Flutter was created by Halley Profita, Nicholas Farrow, and Professor Nikolaus Correll at the University of Colorado – Boulder. An extraordinary fusing of textiles and robotics, Flutter received First Prize for both Best in Show and Most Inclusive and Usable Design at the 2012 International Symposium on Wearable Computer Design Exhibition in Newcastle, England.
Inspired to aid individuals with hearing impairments, Flutter administers vibrotactile feedback in the direction of a loud sound or alarm to help those with hearing loss respond more intuitively to their external environment. Flutter was conceived of as an alternative form of assistive technology by producing an ethereal and functional garment that calls attention to the beauty of the device – not the disability.
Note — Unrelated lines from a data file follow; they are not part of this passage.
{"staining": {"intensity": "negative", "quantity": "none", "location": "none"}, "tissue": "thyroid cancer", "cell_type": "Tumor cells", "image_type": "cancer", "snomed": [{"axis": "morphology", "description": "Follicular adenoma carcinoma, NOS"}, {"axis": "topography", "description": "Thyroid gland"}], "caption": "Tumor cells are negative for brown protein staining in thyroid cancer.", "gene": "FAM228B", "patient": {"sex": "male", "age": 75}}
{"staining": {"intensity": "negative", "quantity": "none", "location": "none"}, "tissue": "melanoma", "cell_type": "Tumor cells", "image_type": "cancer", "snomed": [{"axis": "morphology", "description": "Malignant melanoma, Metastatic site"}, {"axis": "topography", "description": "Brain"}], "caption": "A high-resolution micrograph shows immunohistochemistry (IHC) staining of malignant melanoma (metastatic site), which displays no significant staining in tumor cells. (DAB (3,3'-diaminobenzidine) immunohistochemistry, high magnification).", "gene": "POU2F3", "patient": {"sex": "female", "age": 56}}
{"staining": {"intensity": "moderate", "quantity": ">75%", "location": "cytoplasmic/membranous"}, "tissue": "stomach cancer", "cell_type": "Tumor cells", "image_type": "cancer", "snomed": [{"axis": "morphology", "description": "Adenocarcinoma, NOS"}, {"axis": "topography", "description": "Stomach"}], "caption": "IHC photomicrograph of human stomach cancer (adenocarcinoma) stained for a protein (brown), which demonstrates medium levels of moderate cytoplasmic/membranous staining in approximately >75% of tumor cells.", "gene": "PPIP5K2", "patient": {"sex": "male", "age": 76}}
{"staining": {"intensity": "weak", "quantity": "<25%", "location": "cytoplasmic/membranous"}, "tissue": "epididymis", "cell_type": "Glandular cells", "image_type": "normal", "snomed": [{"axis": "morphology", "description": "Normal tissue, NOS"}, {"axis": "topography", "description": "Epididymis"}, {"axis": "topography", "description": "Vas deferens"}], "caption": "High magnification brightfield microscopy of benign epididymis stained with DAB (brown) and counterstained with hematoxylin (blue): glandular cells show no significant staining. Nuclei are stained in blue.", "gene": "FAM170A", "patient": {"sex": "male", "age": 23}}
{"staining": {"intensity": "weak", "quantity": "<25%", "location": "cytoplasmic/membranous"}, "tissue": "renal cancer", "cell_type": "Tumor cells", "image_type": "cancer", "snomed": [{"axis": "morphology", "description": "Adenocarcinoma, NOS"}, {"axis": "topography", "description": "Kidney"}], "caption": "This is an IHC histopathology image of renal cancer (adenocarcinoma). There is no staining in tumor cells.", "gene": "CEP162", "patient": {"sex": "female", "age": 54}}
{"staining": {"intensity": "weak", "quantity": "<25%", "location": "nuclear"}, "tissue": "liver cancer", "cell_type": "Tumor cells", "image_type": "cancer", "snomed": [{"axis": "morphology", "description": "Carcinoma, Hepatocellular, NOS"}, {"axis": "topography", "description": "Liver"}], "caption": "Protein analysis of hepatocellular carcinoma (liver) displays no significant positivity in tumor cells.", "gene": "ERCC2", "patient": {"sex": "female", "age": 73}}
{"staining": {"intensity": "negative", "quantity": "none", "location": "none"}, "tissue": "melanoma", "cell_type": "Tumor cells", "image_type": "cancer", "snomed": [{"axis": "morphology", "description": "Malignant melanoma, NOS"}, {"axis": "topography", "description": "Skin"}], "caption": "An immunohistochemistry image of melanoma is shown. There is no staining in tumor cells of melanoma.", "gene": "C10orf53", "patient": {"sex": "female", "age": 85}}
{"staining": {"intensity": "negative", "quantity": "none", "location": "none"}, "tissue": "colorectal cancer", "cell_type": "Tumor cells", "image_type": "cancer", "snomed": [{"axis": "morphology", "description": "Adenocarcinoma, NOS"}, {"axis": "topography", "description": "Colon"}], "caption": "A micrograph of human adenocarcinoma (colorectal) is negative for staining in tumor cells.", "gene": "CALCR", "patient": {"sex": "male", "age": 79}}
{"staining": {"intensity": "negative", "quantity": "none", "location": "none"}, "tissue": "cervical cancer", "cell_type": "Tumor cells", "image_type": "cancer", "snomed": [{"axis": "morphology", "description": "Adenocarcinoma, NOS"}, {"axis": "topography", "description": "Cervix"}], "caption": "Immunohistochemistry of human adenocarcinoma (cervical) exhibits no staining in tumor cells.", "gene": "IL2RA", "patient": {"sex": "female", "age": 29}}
Flutter’s bodice is constructed using cotton and polyester textiles and an inner framework of embedded microphones that network together to determine the frequencies and their amplitude of incoming sounds. The microphones collectively vote on the direction of the sound and, in turn, actuate small vibration motors in the winglets to simulate ‘fluttering’ in the direction of the auditory cue.
Halley P Profita, Nicholas Farrow, and Nikolaus Correll. “Flutter: An exploration of an assistive garment using distributed sensing, computation and actuation.” Proceedings of the Ninth International Conference on Tangible, Embedded, and Embodied Interaction (TEI). ACM, 2015.